De stedenbouwkundige configuratie en samenhang van de gevels primeert boven de individuele decoratieve uitwerking van de monumentaliserende en verticaliserende gevelordonnanties:
Nummer 5, gebouwd in 1929 als hoekwoning in halfopen bebouwing sluit de rij chronologisch en compositorisch. De puntgevel met zadeldak haaks op de straat gaat via een massieve samengestelde bakstenen zuil met vlaggenmast over in een twee bouwlagen hoge zijgevel onder een pannen mansardedak met houten kroonlijst. De straatgevel met een gesloten driehoekige erker op gestileerde betonnen consoles wordt verder verlevendigd door uit het gevelvlak springende baksteenlagen en een sculpturaal element in de top. Centraal bevat de uitgewerkte zijgevel een gesloten drieledige nis in decoratief baksteenmetselwerk. Naast het massieve houten schrijnwerk van de lage inkomdeur, versierd met een sober geometrisch patroon rond een kijkluikje, bleef de oorspronkelijke horizontale geleding van de vensters slechts bewaard in het vlakke bovenlicht van de erkeruitbouw.
Nummer 7, opgetrokken in 1928, krijgt een sterk verticaliserend karakter door verdiepte dubbelhoge venstertraveeën, aangezet op twee kleine driehoekige balkons met smeedwerk balustrade, en beëindigd door een baldakijnvormige bekroning uitgewerkt in verspringend metselwerk onder een houten kroonlijst met afgesneden hoeken. Verder hogen decoratieve metselwerkverbanden als rollagen en trapsgewijs verheven bakstenen en panelen in similibepleistering de gevel. Bij een recentere verbouwing tot studentenkamers werd het schrijnwerk vernieuwd.
Nummer 9, uit 1927, heeft op de begane grond een nog originele winkelpui met driezijdig uitstalraam en een ver terugspringende inkomdeur (schrijnwerk met doorlopende fries met bloemmotief), onder een bakstenen latei op twee betonnen kraagstenen. Centraal draagt een console een gevelbrede gesloten erkeruitbouw met driehoekig grondplan, met erboven een centraal balkon met smeedwerk balustrade met aan weerszijden smalle verdiepte vensterstroken. De hele gevelopstand zit gevat tussen twee gelede bakstenen pilasters met deksteen die boven de originele kroonlijst uittorenen en wordt horizontaal opgedeeld door similistroken ter hoogte van de vensterdorpels.

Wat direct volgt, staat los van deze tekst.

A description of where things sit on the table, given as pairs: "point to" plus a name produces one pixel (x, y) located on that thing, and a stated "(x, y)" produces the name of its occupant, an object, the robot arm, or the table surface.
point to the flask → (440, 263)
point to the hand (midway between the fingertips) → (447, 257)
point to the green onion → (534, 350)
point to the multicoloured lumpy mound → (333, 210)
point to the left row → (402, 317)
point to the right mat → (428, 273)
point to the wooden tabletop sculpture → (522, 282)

Nummer 11, eveneens opgetrokken in 1927, dankt een strakke gevelritmering aan de drie gevelhoge verdiepte venstertraveeën gevat tussen pilasters met doorlopende verticale geleding. De rechthoekige deur- en vensteropeningen gevuld met schrijnwerk met een roedeverdeling in de bovenlichten, alsook de keldergaten in de hardstenen plint afgewerkt met smeedwerk en de drie kleine driehoekige balkons met smeedwerk balustrades op de verdieping, bevinden zich allen in diezelfde lijn. De muurpanelen tussen de openingen zijn versierd met rollagen en verheven bakstenen.
AMELYNCK J., De moderne woning in Groot-Leuven van 1928 tot 1940. Een aanzet tot inventarisatie en analyse (onuitgegeven licentiaatsverhandeling), Katholieke Universiteit Leuven, 1988, p. 64, 167, 169, 221.

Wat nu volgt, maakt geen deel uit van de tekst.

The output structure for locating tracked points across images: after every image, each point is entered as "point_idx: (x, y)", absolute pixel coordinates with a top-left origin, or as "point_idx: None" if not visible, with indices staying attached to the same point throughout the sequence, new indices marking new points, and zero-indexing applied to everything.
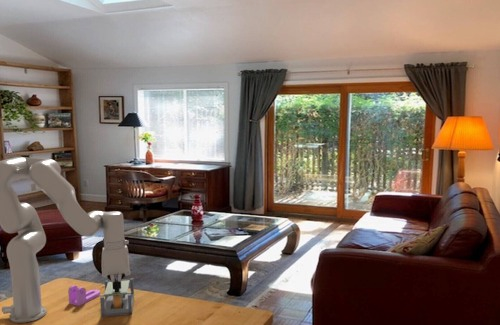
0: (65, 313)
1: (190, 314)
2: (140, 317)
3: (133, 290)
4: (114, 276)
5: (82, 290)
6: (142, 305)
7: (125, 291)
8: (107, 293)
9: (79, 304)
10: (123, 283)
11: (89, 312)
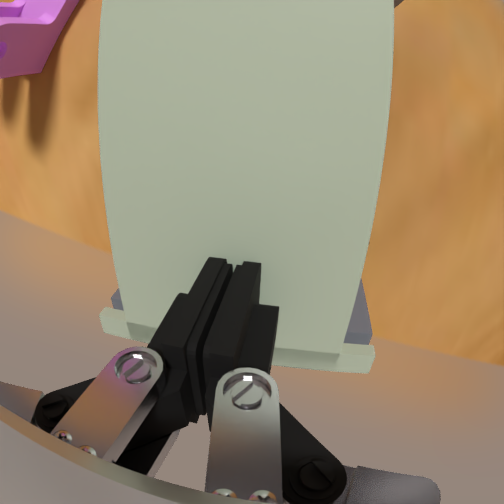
0: (13, 154)
1: None
2: (386, 311)
3: (397, 4)
4: (141, 418)
5: None
6: (431, 161)
7: (323, 338)
8: (150, 321)
9: (36, 71)
10: (311, 51)
11: (98, 163)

Bron: MONDELAERS L. & VERLOOVE C. met medewerking van VAN ROY D., VAN DAMME M. en MEULEMANS K. 2009: Inventaris van het bouwkundig erfgoed, Provincie Vlaams-Brabant, Leuven binnenstad, Herinventarisatie, Bouwen door de eeuwen heen in Vlaanderen VLB2, onuitgegeven werkdocumenten. Auteurs: Verloove, Claartje; Mondelaers, Lydie Datum: De tekst wordt ter beschikking gesteld door: Agentschap Onroerend Erfgoed (AOE)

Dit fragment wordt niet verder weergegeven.